Durante el mes siguiente a su «ejecución», dos años atrás, mientras el palacio era un hervidero de actividad en medio de los preparativos de la fiesta del solsticio de invierno, Selene había tenido ocasión de reunirse con Samia, la cual no había conseguido —como tampoco las restantes jóvenes capturadas— devolver al rey su potencia viril y, en consecuencia, estaba relegada al harén donde transcurrían sus días ignorada y olvidada. Casi inmediatamente, ambas empezaron a forjar planes para la huida y se pasaron varios meses sin apenas hablar de otra cosa.

Selene volvió la cabeza. Había espías y enemigos por todas partes. El hecho de que gozara de la protección de la reina no constituía ninguna garantía de seguridad, sobre todo, teniendo en cuenta que su mayor enemigo era un hombre casi tan poderoso como Lasha, un hombre con ojos y oídos en todos los rincones de palacio, un hombre que sólo vivía para vengarse de la joven que le había humillado y a la cual podía destruir con sólo mover un dedo. Este hombre era Kazlah, el primer médico de la corte.

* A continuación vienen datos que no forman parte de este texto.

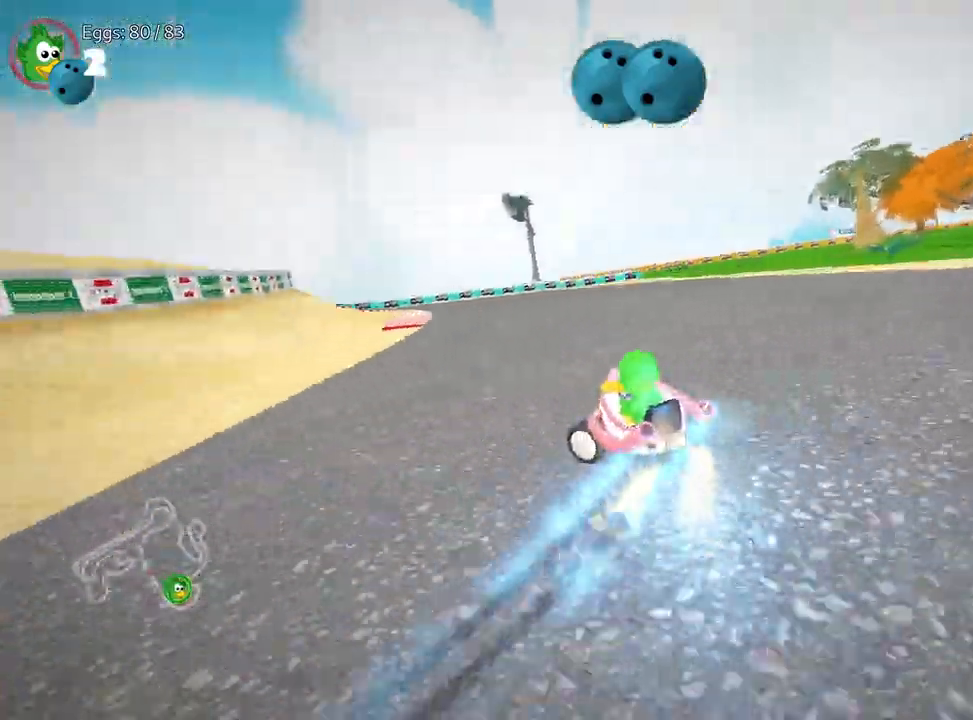
{"keys": ["right", "up"], "events": [[200, "right", "down"], [233, "left", "up"]]}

Al pasar por delante de una puerta que daba acceso a un jardín, Selene vio el sol estival y se entristeció de repente al recordar el día de su primer encuentro con Andrés, hacía dos años. Estaba a punto de cumplir dieciséis años y creía tener toda la vida por delante. Pero ¿qué ocurrió después? De repente, el sueño se esfumó y un extraño destino la llevó a la situación en que ahora se encontraba.

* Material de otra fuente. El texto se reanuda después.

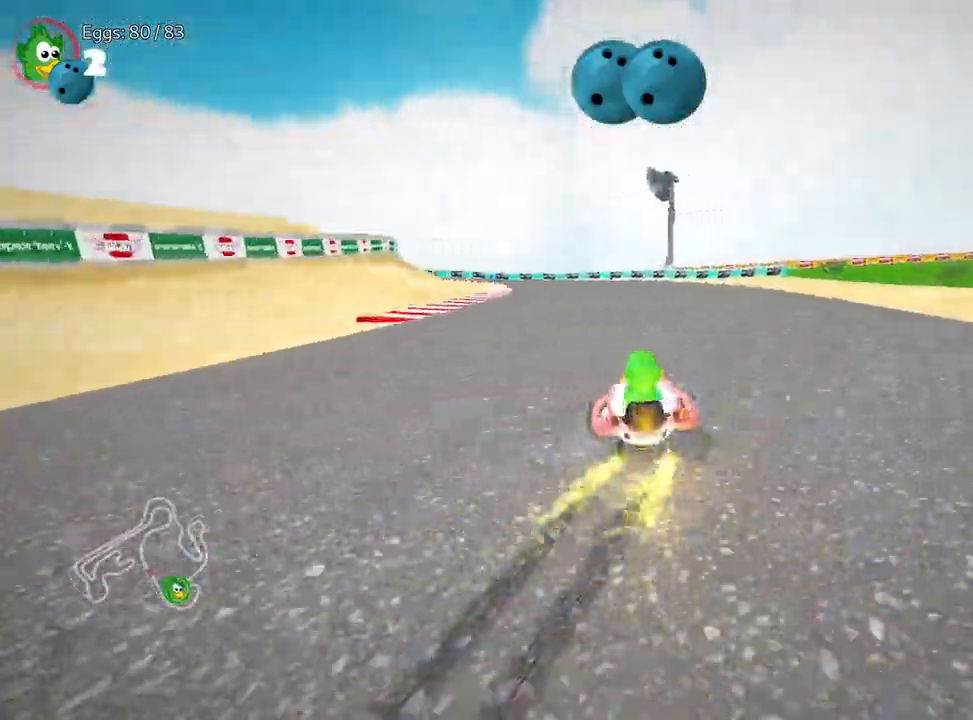
{"keys": ["right", "up"], "events": []}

«¿Qué ha sido de mi amado? —se preguntaba—. ¿Qué hizo cuando no me encontró? ¿Me seguirá buscando? ¿Me habrá olvidado? No es posible; estamos unidos el uno al otro para siempre».

La gente la saludaba con una inclinación de cabeza al cruzarse con ella en el pasillo, reconociendo en aquella joven a la sanadora personal de la reina. Por fuera, Selene era una típica cortesana de aquel esplendoroso palacio. Como todas las mujeres, lucía un velo que le cubría la parte inferior del rostro, muestra inequívoca de la fuerte influencia árabe en Magna, llevaba el negro cabello, que ahora ya le había crecido hasta los hombros, peinado en apretadas trenzas y recogido bajo un velo de color lavanda, y lucía sobre la frente una hilera de monedas de oro. Su holgado y vaporoso vestido se ajustaba a la cintura mediante una faja con incrustaciones de piedras preciosas. Cumpliendo el deseo de la reina, Selene utilizaba ahora afeites por primera vez en su vida.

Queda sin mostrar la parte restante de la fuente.